* TASK STATEMENT *
Reproduce verbatim the text of every item below, line for line, leaving out the pictures.
■ ■ ■
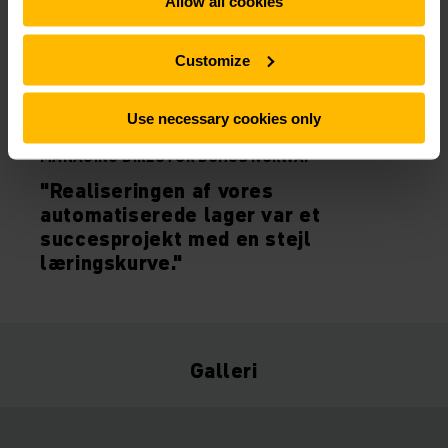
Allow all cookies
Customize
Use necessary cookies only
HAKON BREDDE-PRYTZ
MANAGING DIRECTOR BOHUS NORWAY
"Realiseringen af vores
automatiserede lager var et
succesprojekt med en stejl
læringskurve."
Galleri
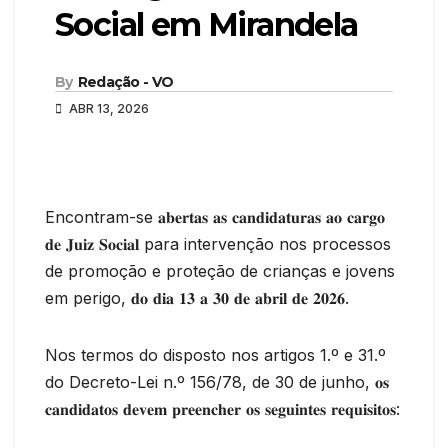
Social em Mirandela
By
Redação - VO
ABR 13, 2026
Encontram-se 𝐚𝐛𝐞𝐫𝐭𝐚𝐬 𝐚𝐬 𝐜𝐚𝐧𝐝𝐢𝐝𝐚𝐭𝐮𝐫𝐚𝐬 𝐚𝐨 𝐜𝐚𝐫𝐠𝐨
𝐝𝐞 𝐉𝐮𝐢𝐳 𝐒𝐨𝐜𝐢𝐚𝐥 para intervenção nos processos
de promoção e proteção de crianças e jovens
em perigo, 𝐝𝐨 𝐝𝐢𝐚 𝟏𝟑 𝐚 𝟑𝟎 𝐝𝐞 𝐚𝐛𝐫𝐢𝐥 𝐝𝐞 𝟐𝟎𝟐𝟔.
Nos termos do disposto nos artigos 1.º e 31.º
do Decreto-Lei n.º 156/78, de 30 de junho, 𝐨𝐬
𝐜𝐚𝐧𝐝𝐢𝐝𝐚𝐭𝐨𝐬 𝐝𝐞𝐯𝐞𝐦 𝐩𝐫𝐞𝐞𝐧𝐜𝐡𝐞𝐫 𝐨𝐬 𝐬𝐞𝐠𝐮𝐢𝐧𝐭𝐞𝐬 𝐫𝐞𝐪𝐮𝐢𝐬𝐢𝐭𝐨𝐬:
■ ■ ■
* YOUR SOLUTION *
Allow all cookies
Customize
Use necessary cookies only
HAKON BREDDE-PRYTZ
MANAGING DIRECTOR BOHUS NORWAY
"Realiseringen af vores
automatiserede lager var et
succesprojekt med en stejl
læringskurve."
Galleri
Social em Mirandela
By
Redação - VO
ABR 13, 2026
Encontram-se 𝐚𝐛𝐞𝐫𝐭𝐚𝐬 𝐚𝐬 𝐜𝐚𝐧𝐝𝐢𝐝𝐚𝐭𝐮𝐫𝐚𝐬 𝐚𝐨 𝐜𝐚𝐫𝐠𝐨
𝐝𝐞 𝐉𝐮𝐢𝐳 𝐒𝐨𝐜𝐢𝐚𝐥 para intervenção nos processos
de promoção e proteção de crianças e jovens
em perigo, 𝐝𝐨 𝐝𝐢𝐚 𝟏𝟑 𝐚 𝟑𝟎 𝐝𝐞 𝐚𝐛𝐫𝐢𝐥 𝐝𝐞 𝟐𝟎𝟐𝟔.
Nos termos do disposto nos artigos 1.º e 31.º
do Decreto-Lei n.º 156/78, de 30 de junho, 𝐨𝐬
𝐜𝐚𝐧𝐝𝐢𝐝𝐚𝐭𝐨𝐬 𝐝𝐞𝐯𝐞𝐦 𝐩𝐫𝐞𝐞𝐧𝐜𝐡𝐞𝐫 𝐨𝐬 𝐬𝐞𝐠𝐮𝐢𝐧𝐭𝐞𝐬 𝐫𝐞𝐪𝐮𝐢𝐬𝐢𝐭𝐨𝐬:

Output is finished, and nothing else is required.